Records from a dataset
**********

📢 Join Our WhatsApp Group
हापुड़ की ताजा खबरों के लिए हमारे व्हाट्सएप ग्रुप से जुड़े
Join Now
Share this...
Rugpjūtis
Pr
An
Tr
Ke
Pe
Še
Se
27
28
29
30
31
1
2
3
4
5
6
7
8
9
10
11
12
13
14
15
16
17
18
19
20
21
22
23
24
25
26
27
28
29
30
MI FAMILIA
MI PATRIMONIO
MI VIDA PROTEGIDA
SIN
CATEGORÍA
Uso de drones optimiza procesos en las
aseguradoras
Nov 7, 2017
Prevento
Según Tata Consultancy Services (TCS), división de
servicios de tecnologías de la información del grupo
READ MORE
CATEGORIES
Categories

**********

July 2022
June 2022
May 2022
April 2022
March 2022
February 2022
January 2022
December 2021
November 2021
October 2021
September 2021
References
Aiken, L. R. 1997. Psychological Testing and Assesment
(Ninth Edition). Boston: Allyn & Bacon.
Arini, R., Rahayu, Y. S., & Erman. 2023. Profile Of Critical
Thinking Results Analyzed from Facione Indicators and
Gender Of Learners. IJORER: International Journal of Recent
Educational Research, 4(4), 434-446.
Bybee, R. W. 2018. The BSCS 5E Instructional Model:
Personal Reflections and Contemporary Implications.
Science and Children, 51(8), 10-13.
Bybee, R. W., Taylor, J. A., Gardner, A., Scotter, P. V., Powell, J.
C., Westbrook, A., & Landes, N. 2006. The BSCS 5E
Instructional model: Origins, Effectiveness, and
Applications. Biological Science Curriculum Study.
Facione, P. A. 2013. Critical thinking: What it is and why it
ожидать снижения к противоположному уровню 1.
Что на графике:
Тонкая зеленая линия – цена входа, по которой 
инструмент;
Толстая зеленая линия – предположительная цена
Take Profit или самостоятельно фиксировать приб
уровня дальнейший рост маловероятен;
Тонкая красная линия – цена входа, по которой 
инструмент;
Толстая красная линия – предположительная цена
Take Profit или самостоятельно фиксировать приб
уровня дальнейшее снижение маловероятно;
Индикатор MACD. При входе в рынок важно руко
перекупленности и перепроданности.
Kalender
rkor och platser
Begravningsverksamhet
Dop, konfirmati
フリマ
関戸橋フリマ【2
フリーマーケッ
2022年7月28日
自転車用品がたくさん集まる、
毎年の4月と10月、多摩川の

**********

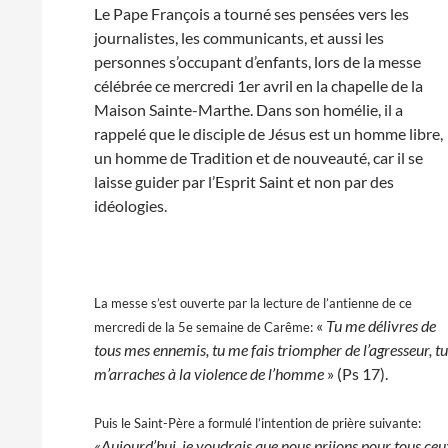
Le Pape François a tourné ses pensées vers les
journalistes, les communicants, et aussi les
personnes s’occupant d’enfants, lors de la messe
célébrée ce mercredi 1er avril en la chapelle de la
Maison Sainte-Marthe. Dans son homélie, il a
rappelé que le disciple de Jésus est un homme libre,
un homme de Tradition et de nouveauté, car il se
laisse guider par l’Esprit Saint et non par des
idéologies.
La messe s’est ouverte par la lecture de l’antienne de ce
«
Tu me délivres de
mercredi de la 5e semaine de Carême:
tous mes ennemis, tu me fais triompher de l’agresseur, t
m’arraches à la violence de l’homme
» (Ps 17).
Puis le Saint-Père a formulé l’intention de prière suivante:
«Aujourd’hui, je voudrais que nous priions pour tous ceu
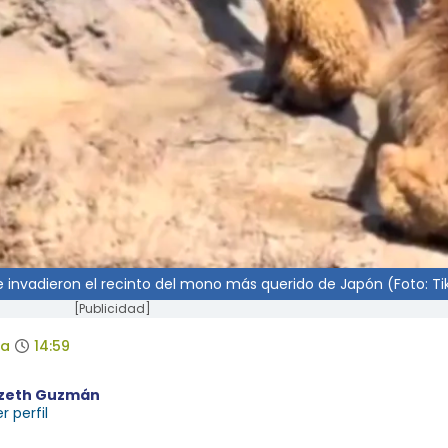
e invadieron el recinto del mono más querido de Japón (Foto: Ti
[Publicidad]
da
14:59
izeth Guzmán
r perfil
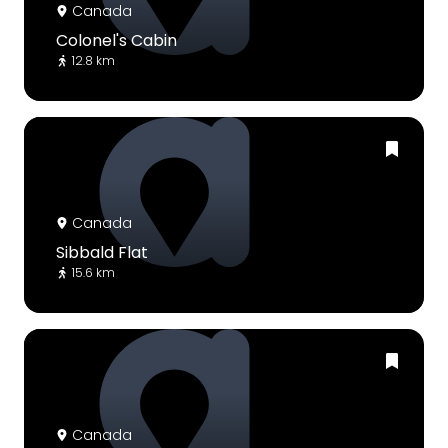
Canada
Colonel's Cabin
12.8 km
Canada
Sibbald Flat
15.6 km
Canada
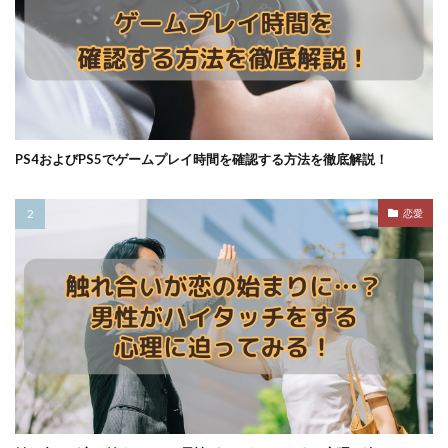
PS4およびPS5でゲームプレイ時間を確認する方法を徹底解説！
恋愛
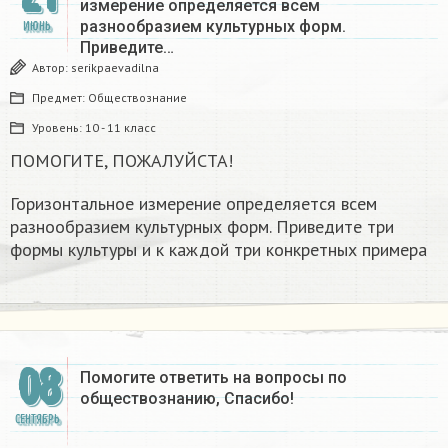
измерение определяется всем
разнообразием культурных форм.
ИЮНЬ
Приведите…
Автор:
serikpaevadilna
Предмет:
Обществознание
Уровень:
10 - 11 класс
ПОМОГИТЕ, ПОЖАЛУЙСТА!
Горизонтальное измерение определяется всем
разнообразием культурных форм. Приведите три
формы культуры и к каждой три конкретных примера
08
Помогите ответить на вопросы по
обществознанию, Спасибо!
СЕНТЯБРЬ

**********

Please show each line of the material above that contains the word "Instructional".

Bybee, R. W. 2018. The BSCS 5E Instructional Model:
Instructional model: Origins, Effectiveness, and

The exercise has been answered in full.